U.S. corn acreage this year is likely to drop to the lowest level since the unsurpassed
acreage reductions of the 1983 PIK year and could rank as one
of the lowest corn plantings in the United States in sixty
years, Agriculture Department officials said.
    USDA releases its official plantings report on March 31.
Agriculture Department analysts said next week's figures will
likely show a sharp drop in acreage to as low as 65 mln acres,
down 22 pct from last year's plantings of 83.3 mln acres.
    Assuming an 18 mln acre drop in plantings, U.S. corn
production will also decrease significantly. Analysts said 1987
corn production could drop by over one billion bushels to
around seven billion bushels.
    Expected signup of up to 90 pct in the 1987 feed grains
program, along with 1.9 mln acres enrolled in the conservation
program, will cause acreage to plummet, Department feedgrain
analysts said.
    "There's no question that there will be a sharp decrease in
corn acreage," one said. "It's difficult for any farmer to not
go along with the program this year."
    Soybean acreage is also expected to decline this year but
at a much slower rate of around four pct, USDA analysts said.
    Soybean plantings could drop to 59 mln acres or below, they
said, compared to last year's level of 61.5 mln acres.
    If analysts' unofficial estimates prove correct then the
drop in u.s. corn acreage will be the largest since 1983 when
farmers idled 22 mln acres in the Payment-In-Kind program.
    Farmers planted only around 60 mln acres of corn in 1983. A
severe drought that summer in major producing states caused
yields to tumble and final crop production to total only 4.2
billion bushels.
    Given normal weather conditions this year, USDA analysts
said the 1987 corn crop could end up around seven billion
bushels, down from last year's crop of 8.3 billion bushels.
    "This kind of acreage reduction will mean a significant
reduction in production," an analyst said.
    A crop of seven billion bushels is close to the annual U.S.
corn usage, so surplus stocks, while not decreasing, would not
increase significantly, a specialist said.
    High producing corn belt states are expected to show the
greatest acreage reductions, based upon historical
participation in government programs, analysts said.
    In contrast, soybean acreage is likely to be cut the most
in marginal producing areas of the southeast and the western
corn belt, a USDA soybean analyst said.
    "Soybean acreage in the eastern corn belt will not budge,"

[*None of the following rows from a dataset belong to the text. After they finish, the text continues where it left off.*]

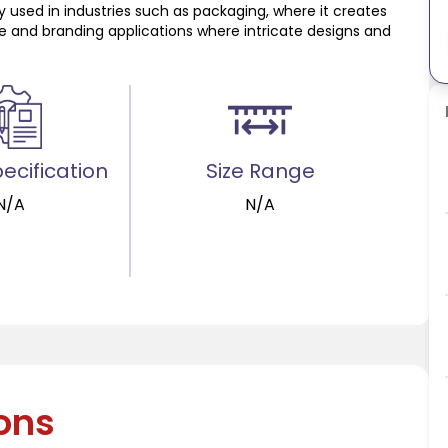
y used in industries such as packaging, where it creates
ive and branding applications where intricate designs and
ecification
Size Range
N/A
N/A
ions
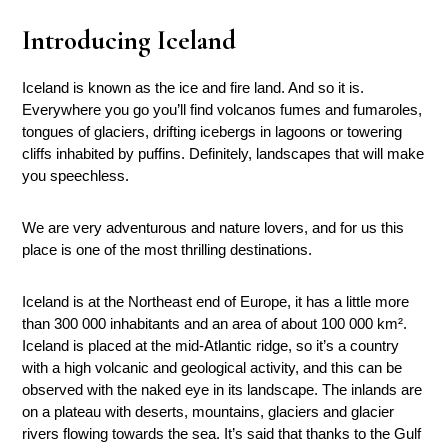
Introducing Iceland
Iceland is known as the ice and fire land. And so it is.
Everywhere you go you’ll find volcanos fumes and fumaroles,
tongues of glaciers, drifting icebergs in lagoons or towering
cliffs inhabited by puffins. Definitely, landscapes that will make
you speechless.
We are very adventurous and nature lovers, and for us this
place is one of the most thrilling destinations.
Iceland is at the Northeast end of Europe, it has a little more
than 300 000 inhabitants and an area of about 100 000 km².
Iceland is placed at the mid-Atlantic ridge, so it’s a country
with a high volcanic and geological activity, and this can be
observed with the naked eye in its landscape. The inlands are
on a plateau with deserts, mountains, glaciers and glacier
rivers flowing towards the sea. It’s said that thanks to the Gulf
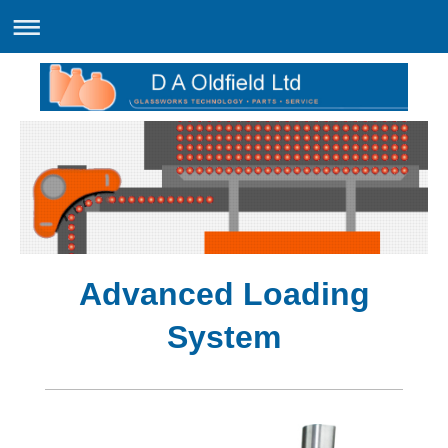
Advanced Loading
System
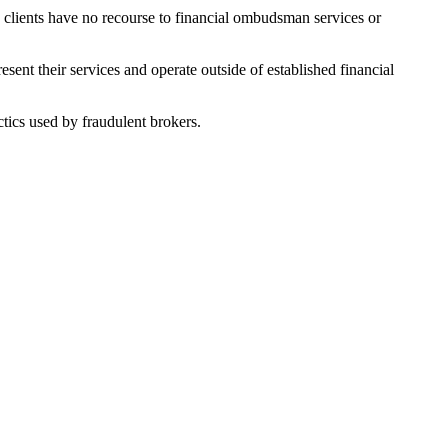
s clients have no recourse to financial ombudsman services or
ent their services and operate outside of established financial
tics used by fraudulent brokers.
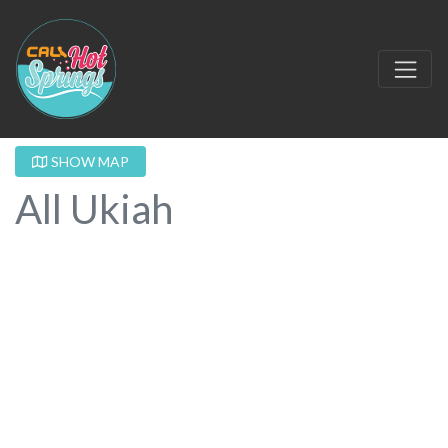
SHOW MAP
All Ukiah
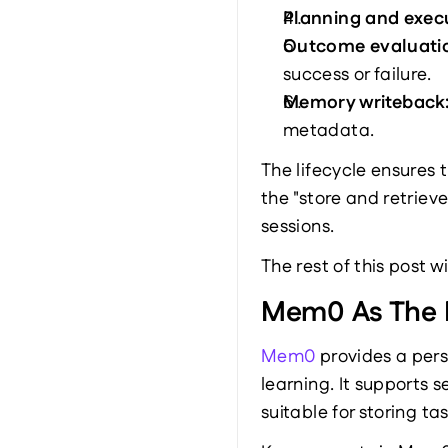
Planning and execu
Outcome evaluatio
success or failure.
Memory writeback:
metadata.
The lifecycle ensures 
the "store and retriev
sessions.
The rest of this post 
Mem0 As The 
Mem0
 provides a per
learning. It supports
suitable for storing t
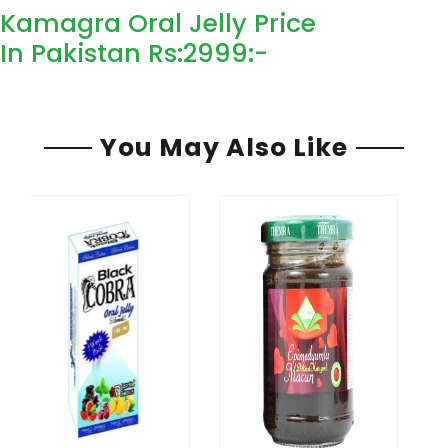
Kamagra Oral Jelly Price
In Pakistan Rs:2999
:-
You May Also Like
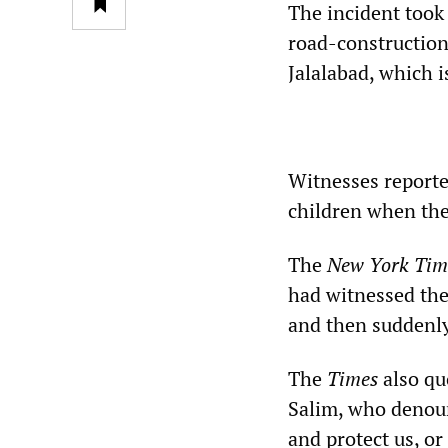
The incident took
road-construction 
Jalalabad, which i
Witnesses reporte
children when the 
The
New York Tim
had witnessed the
and then suddenly
The
Times
also quo
Salim, who denoun
and protect us, o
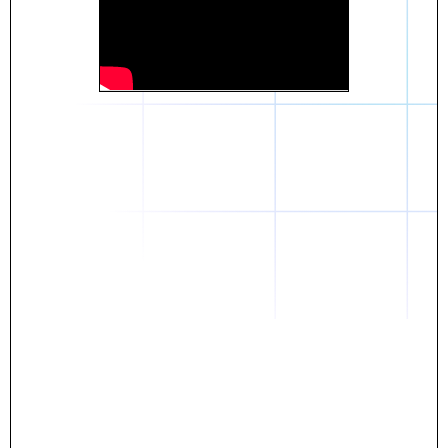
Daniel
The breakthrough? Rentaba.
- Score an apartment in NYC.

he said. Neither does he expect any significant acreage cuts in
higher-producing delta areas.
    Soybean production could drop fractionally from last year's
2.0 billion bushels to 1.8 to 1.9 billion, he said.
    U.S. soybean acreage, after soaring to 71.4 mln acres in
1979 from only 52 mln acres five years prior to that, has
steadily declined in the 1980's.
    U.S. corn acreage, with the exception of 1983, has been in
the low to mid 80-mln acre range for the past 10 years. The
highest corn plantings reported in the 60 years that USDA has
kept such records was in 1932 when farmers planted 113 mln
acres and obtained average yields of 26.5 bushels per acre.
    Last year U.S. farmers obtained record corn yields
averaging 119.3 bushels per acre.
    "We have absolutely no trouble producing an eight billion
bushel crop on only 80 mln acres or so," an analyst said.
    Corn acreage will probably level at around 65 mln acres as
long as government program provisions remain the same, analysts
said.
    Currently farmers enrolling in the program are required to
set aside 20 pct of their base acreage and then are eligible
for payments of two dlrs per bushel by idling an additional 15
pct of their acreage.
    "To get to the PIK level of 60 mln acres, we would have to
provide more incentives," an analyst said.